The Failure of Punitive Damages in Employment Discrimination Cases: A Call for Change
William & Mary Law Review, Vol. 50, 2008
62 Pages Posted: 29 Sep 2008 Last revised: 14 Apr 2011
Punitive damages were described by one early court as "an unsightly and an unhealthy excrescense." While the views toward punitive relief have changed over the years, the debate over the availability of exemplary damages in the judicial system has remained controversial. No place is that controversy more aptly demonstrated than in employment discrimination law, where punitive damages first became available in an amendment to Title VII of the Civil Rights Act of 1964 after a bitter Congressional debate. Almost a decade ago, in Kolstad v. American Dental Association, the Supreme Court provided guidance on how punitive damages should be applied in discrimination cases brought under Title VII. Kolstad has only generated more confusion concerning the proper standard for exemplary relief, and recent district and appellate court decisions reflect this uncertainty.
Attempting to determine the impact of punitive damages in Title VII cases after Kolstad, I performed an analysis of all federal district court decisions during the calendar years of 2004 and 2005. The study examined over six hundred relevant district court opinions issued during this time frame. Of these cases, there were only twenty-four district court decisions either awarding punitive damages under Title VII or upholding a jury's award of punitive relief. An additional study performed during this time frame further revealed that slightly over 17% of those Title VII cases that went to a jury during this time frame resulted in a punitive damage award by the jury, and approximately 29% of those juries that found in favor of the plaintiff also awarded punitive damages.
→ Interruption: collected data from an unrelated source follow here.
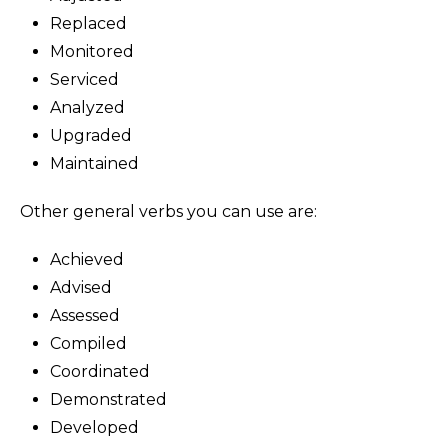
Replaced
Monitored
Serviced
Analyzed
Upgraded
Maintained
Other general verbs you can use are:
Achieved
Advised
Assessed
Compiled
Coordinated
Demonstrated
Developed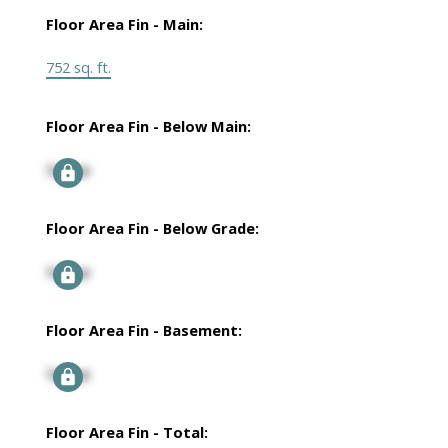
Floor Area Fin - Main:
752 sq. ft.
Floor Area Fin - Below Main:
Signup
Floor Area Fin - Below Grade:
Signup
Floor Area Fin - Basement:
Signup
Floor Area Fin - Total: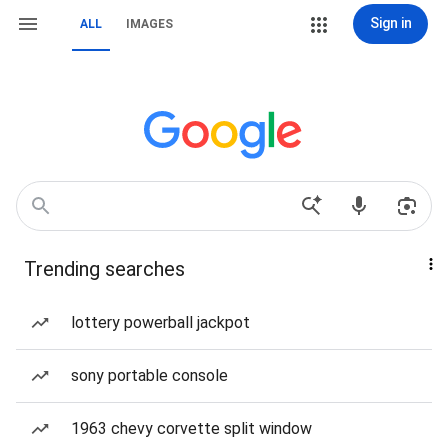
Sign in
ALL
IMAGES
Trending searches
lottery powerball jackpot
sony portable console
1963 chevy corvette split window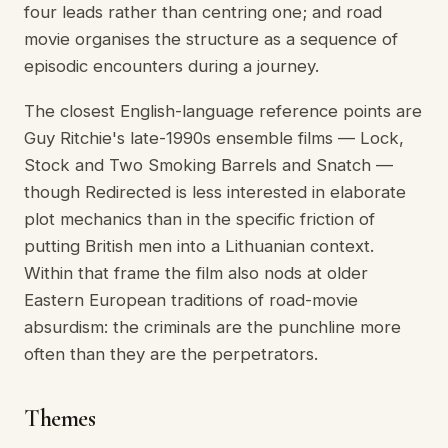
four leads rather than centring one; and road
movie organises the structure as a sequence of
episodic encounters during a journey.
The closest English-language reference points are
Guy Ritchie's late-1990s ensemble films — Lock,
Stock and Two Smoking Barrels and Snatch —
though Redirected is less interested in elaborate
plot mechanics than in the specific friction of
putting British men into a Lithuanian context.
Within that frame the film also nods at older
Eastern European traditions of road-movie
absurdism: the criminals are the punchline more
often than they are the perpetrators.
Themes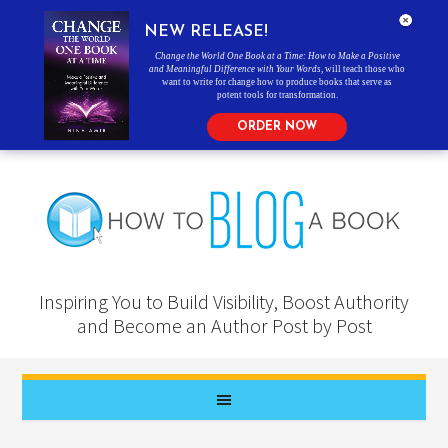
NEW RELEASE!
Change the World One Book at a Time: How to Make a Positive
and Meaningful Difference with Your Words
, will teach those who
want to write for change how to produce books that serve as
potent tools for transformation.
ORDER NOW
Inspiring You to Build Visibility, Boost Authority
and Become an Author Post by Post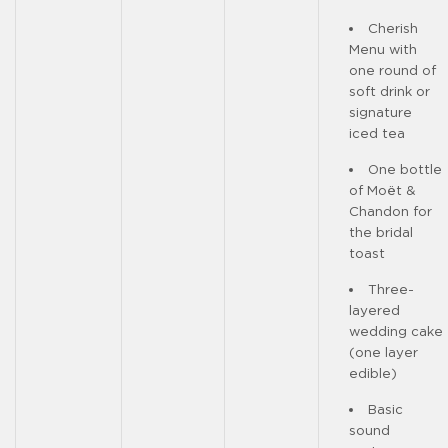
Cherish
Menu with
one round of
soft drink or
signature
iced tea
One bottle
of Moët &
Chandon for
the bridal
toast
Three-
layered
wedding cake
(one layer
edible)
Basic
sound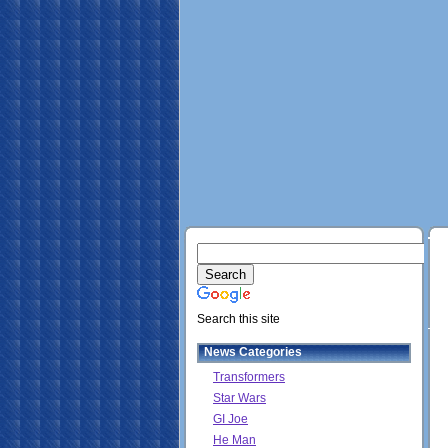
Search this site
News Categories
Transformers
Star Wars
GI Joe
He Man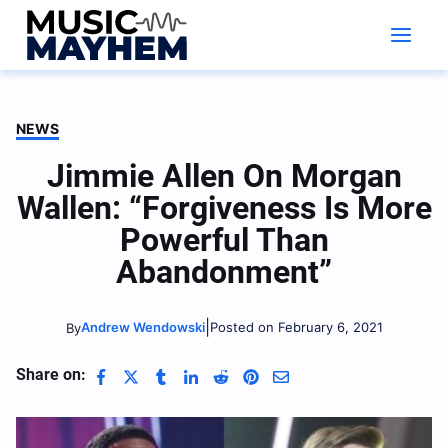
Skip
to
content
NEWS
Jimmie Allen On Morgan
Wallen: “Forgiveness Is More
Powerful Than
Abandonment”
|
Andrew Wendowski
Posted on February 6, 2021
By
Share on: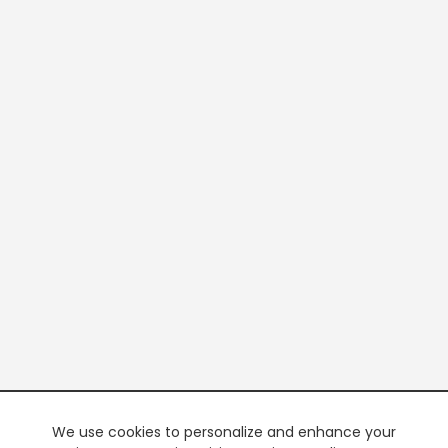
We use cookies to personalize and enhance your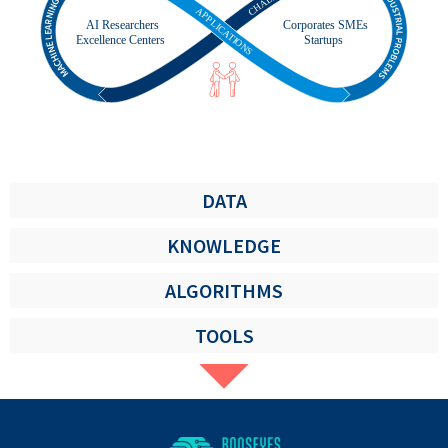
DATA
KNOWLEDGE
ALGORITHMS
TOOLS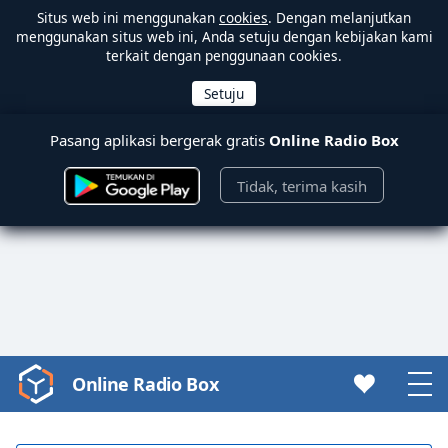
Situs web ini menggunakan
cookies
. Dengan melanjutkan
menggunakan situs web ini, Anda setuju dengan kebijakan kami
terkait dengan penggunaan cookies.
Pasang aplikasi bergerak gratis
Online Radio Box
Tidak, terima kasih
Online Radio Box
Video
Player
is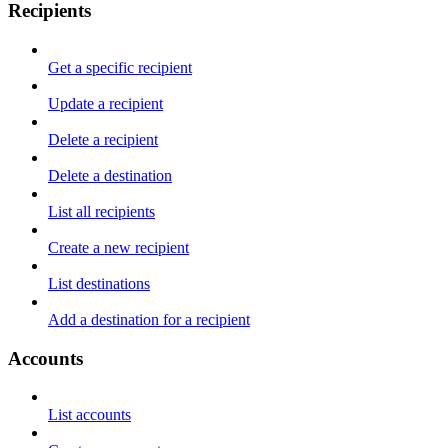
Recipients
Get a specific recipient
Update a recipient
Delete a recipient
Delete a destination
List all recipients
Create a new recipient
List destinations
Add a destination for a recipient
Accounts
List accounts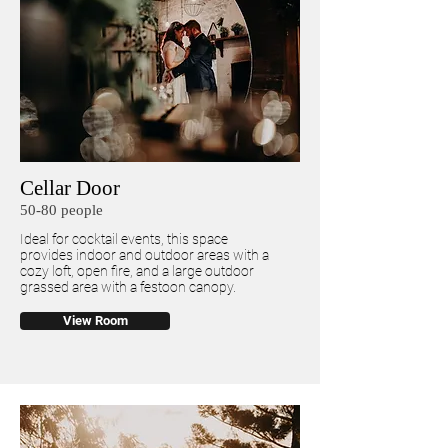
Cellar Door
50-80 people
Ideal for cocktail events, this space
provides indoor and outdoor areas with a
cozy loft, open fire, and a large outdoor
grassed area with a festoon canopy.
View Room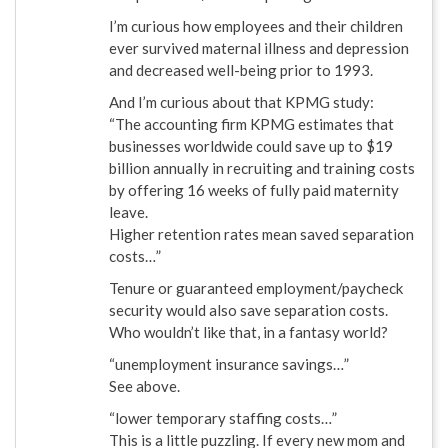
I’m curious how employees and their children
ever survived maternal illness and depression
and decreased well-being prior to 1993.
And I’m curious about that KPMG study:
“The accounting firm KPMG estimates that
businesses worldwide could save up to $19
billion annually in recruiting and training costs
by offering 16 weeks of fully paid maternity
leave.
Higher retention rates mean saved separation
costs…”
Tenure or guaranteed employment/paycheck
security would also save separation costs.
Who wouldn’t like that, in a fantasy world?
“unemployment insurance savings…”
See above.
“lower temporary staffing costs…”
This is a little puzzling. If every new mom and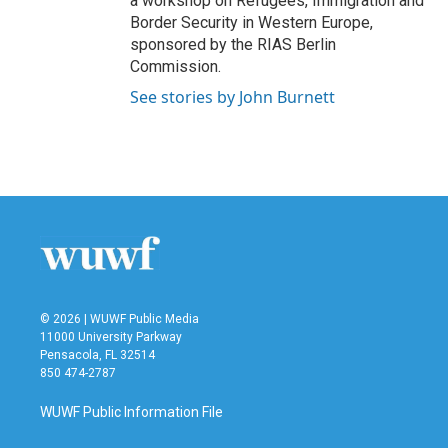
a workshop on Refugees, Immigration and
Border Security in Western Europe,
sponsored by the RIAS Berlin
Commission.
See stories by John Burnett
© 2026 | WUWF Public Media
11000 University Parkway
Pensacola, FL 32514
850 474-2787
WUWF Public Information File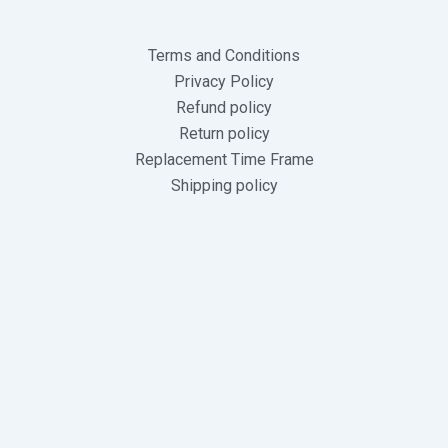
Terms and Conditions
Privacy Policy
Refund policy
Return policy
Replacement Time Frame
Shipping policy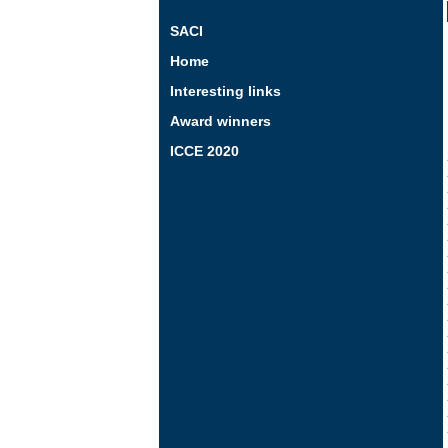
SACI
Home
Interesting links
Award winners
ICCE 2020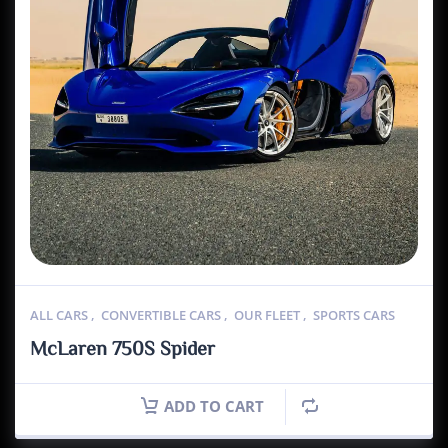
ALL CARS
,
CONVERTIBLE CARS
,
OUR FLEET
,
SPORTS CARS
McLaren 750S Spider
ADD TO CART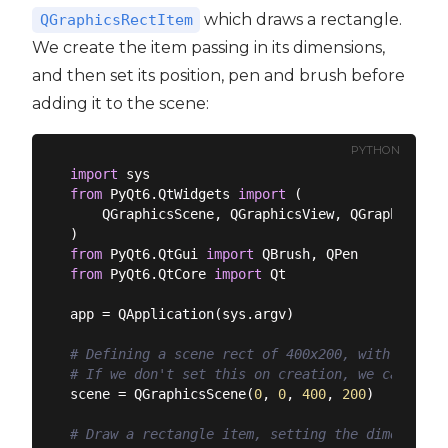
which draws a rectangle.
QGraphicsRectItem
We create the item passing in its dimensions,
and then set its position, pen and brush before
adding it to the scene:
PYTHON
import
from
 PyQt6.QtWidgets 
import
 (

    QGraphicsScene, QGraphicsView, QGraphicsRec
from
 PyQt6.QtGui 
import
from
 PyQt6.QtCore 
import
 Qt

app = QApplication(sys.argv)

# Defining a scene rect of 400x200, with its or
# If we don't set this on creation, we can set 
scene = QGraphicsScene(
0
, 
0
, 
400
, 
200
)

# Draw a rectangle item, setting the dimensions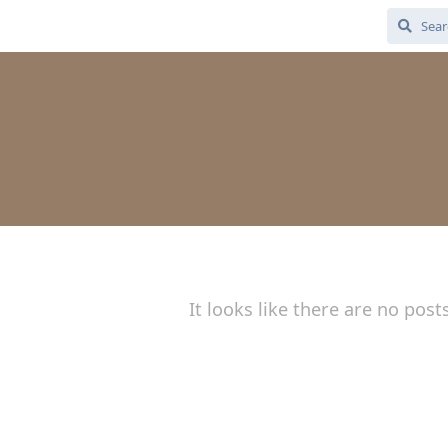
3
It looks like there are no post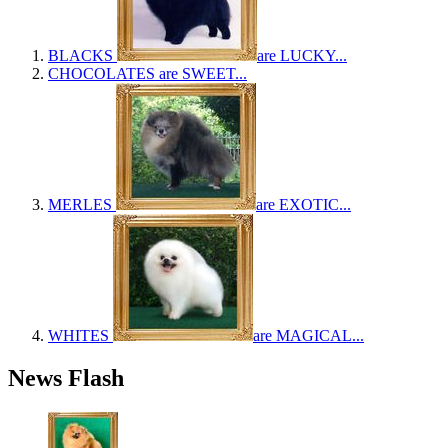
BLACKS
are LUCKY...
CHOCOLATES
are SWEET...
MERLES
are EXOTIC...
WHITES
are MAGICAL...
News Flash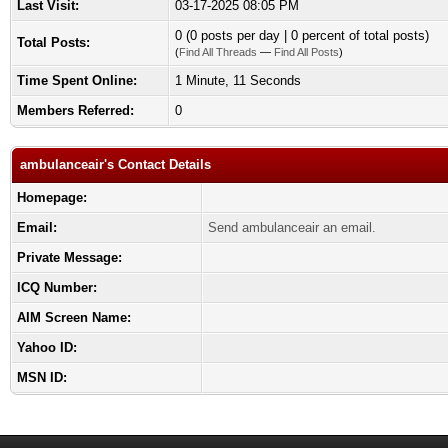
Last Visit:
03-17-2025 08:05 PM
0 (0 posts per day | 0 percent of total posts)
Total Posts:
(
Find All Threads
—
Find All Posts
)
Time Spent Online:
1 Minute, 11 Seconds
Members Referred:
0
ambulanceair's Contact Details
Homepage:
Email:
Send ambulanceair an email.
Private Message:
ICQ Number:
AIM Screen Name:
Yahoo ID:
MSN ID:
This paper explores the basic foundations of punitive damages in the American judicial system, and examines the goals of providing this form of relief in employment discrimination cases. While public perception suggests that punitive damages have been instrumental in helping to eradicate employment discrimination, the numerical data paint a different picture. After analyzing this data, this paper suggests one alternative way of better achieving the original deterrent purpose behind the addition of punitive damages to Title VII. The paper proposes a three-part framework for analyzing all cases of intentional discrimination and recommends adopting a new scheme for remedial relief under Title VII. The paper then explores the implications of adopting the proposed approach and examines how the proposal fits within the contours of the academic scholarship. The paper concludes by urging that the Congressional intent of deterring unlawful discrimination can more properly be achieved through the proposed form of relief.